▶ _WHAT TO WORK ON_
From the line with "pre- and post-natal woman. She now develops" through the line with "cookies to remember", repeat the entries verbatim, both end lines included, and add nothing.

== SOURCE MATERIAL ==

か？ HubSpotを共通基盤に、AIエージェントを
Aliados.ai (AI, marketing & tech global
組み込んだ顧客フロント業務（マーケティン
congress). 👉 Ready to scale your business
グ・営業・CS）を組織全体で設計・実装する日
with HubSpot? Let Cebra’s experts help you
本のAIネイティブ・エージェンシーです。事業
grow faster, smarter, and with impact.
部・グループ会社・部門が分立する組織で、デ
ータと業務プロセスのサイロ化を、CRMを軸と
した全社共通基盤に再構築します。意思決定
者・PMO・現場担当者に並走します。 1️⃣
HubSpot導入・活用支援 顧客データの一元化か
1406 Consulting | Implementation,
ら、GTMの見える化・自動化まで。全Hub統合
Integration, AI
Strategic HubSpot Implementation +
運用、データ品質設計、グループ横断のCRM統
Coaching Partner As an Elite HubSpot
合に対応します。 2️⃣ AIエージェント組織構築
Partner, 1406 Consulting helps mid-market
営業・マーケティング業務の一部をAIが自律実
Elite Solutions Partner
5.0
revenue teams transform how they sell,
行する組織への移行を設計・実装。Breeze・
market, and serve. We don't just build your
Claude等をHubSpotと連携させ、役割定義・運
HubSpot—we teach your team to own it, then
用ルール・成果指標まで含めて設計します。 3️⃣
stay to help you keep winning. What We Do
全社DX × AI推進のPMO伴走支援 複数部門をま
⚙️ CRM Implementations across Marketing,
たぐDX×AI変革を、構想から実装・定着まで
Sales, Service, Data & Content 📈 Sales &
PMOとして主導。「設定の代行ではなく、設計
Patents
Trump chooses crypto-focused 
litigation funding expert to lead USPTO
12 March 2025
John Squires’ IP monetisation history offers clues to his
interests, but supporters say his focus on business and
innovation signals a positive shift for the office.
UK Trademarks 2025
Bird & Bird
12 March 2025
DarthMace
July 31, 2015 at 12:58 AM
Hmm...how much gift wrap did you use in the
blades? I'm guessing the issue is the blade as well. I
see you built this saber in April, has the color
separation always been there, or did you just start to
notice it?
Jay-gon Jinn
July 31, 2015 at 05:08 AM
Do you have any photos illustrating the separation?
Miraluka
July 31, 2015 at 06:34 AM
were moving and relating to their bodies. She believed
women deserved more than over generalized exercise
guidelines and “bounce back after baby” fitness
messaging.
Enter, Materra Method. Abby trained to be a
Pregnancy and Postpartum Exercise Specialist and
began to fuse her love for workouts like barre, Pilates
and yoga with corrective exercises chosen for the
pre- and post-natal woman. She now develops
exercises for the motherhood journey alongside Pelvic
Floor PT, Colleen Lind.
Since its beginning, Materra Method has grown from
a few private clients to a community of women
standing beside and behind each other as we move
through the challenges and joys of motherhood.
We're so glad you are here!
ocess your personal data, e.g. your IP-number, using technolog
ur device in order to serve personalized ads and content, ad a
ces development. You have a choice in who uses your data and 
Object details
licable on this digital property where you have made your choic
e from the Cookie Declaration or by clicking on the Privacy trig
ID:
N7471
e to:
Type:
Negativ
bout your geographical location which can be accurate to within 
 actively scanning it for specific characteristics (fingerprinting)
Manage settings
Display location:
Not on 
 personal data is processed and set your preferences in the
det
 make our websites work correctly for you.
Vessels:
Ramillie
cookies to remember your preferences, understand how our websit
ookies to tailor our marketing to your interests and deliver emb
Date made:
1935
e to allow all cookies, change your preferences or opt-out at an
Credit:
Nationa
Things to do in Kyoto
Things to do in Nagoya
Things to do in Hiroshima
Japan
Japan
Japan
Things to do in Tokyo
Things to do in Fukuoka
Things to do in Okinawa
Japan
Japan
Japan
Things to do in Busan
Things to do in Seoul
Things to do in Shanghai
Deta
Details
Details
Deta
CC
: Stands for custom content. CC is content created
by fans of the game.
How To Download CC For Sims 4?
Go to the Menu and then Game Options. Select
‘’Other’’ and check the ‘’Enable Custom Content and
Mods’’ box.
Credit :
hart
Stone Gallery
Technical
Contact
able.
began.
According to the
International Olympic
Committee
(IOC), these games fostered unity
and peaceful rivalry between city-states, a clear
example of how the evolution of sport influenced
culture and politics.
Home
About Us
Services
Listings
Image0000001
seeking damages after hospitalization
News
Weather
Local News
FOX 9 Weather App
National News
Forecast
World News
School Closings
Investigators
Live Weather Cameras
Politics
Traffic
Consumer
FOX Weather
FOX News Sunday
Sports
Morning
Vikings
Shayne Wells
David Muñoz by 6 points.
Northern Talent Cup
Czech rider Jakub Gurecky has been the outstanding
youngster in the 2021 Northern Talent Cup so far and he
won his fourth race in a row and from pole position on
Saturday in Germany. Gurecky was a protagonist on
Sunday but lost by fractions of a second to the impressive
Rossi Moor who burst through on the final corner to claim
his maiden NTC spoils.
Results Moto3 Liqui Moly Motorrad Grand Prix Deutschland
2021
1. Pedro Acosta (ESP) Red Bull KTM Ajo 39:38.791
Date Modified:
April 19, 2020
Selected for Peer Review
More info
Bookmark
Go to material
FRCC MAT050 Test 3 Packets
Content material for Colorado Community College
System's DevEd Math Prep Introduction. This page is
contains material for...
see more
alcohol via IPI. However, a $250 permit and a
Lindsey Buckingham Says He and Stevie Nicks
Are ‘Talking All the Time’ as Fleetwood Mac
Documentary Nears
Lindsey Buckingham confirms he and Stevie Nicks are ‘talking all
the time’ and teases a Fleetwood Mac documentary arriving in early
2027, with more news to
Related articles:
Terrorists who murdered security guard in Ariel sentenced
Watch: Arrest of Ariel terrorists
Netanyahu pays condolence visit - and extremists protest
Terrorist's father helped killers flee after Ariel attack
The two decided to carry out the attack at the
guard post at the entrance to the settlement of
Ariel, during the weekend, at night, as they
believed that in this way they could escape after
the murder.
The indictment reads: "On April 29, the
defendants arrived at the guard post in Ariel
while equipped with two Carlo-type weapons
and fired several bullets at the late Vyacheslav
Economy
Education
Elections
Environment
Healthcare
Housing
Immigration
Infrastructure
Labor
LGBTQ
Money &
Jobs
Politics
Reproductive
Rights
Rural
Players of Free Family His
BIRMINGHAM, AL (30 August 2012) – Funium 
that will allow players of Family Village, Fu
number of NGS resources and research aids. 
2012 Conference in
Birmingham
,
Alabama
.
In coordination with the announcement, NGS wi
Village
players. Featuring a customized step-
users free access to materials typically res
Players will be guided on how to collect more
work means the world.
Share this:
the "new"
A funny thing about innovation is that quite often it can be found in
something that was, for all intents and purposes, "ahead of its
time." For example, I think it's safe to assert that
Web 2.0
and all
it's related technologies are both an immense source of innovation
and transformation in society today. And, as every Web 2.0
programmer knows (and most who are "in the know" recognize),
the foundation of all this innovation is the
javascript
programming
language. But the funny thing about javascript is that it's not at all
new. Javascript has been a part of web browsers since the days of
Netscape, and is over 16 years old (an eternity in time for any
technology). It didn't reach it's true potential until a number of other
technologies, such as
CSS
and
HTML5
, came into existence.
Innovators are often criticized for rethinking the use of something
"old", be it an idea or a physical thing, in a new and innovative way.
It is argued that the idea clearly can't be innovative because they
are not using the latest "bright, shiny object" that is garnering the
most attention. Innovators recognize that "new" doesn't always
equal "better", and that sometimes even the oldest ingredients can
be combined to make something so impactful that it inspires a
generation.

===

▶ _RESPONSE AREA_
pre- and post-natal woman. She now develops
exercises for the motherhood journey alongside Pelvic
Floor PT, Colleen Lind.
Since its beginning, Materra Method has grown from
a few private clients to a community of women
standing beside and behind each other as we move
through the challenges and joys of motherhood.
We're so glad you are here!
ocess your personal data, e.g. your IP-number, using technolog
ur device in order to serve personalized ads and content, ad a
ces development. You have a choice in who uses your data and 
Object details
licable on this digital property where you have made your choic
e from the Cookie Declaration or by clicking on the Privacy trig
ID:
N7471
e to:
Type:
Negativ
bout your geographical location which can be accurate to within 
 actively scanning it for specific characteristics (fingerprinting)
Manage settings
Display location:
Not on 
 personal data is processed and set your preferences in the
det
 make our websites work correctly for you.
Vessels:
Ramillie
cookies to remember your preferences, understand how our websit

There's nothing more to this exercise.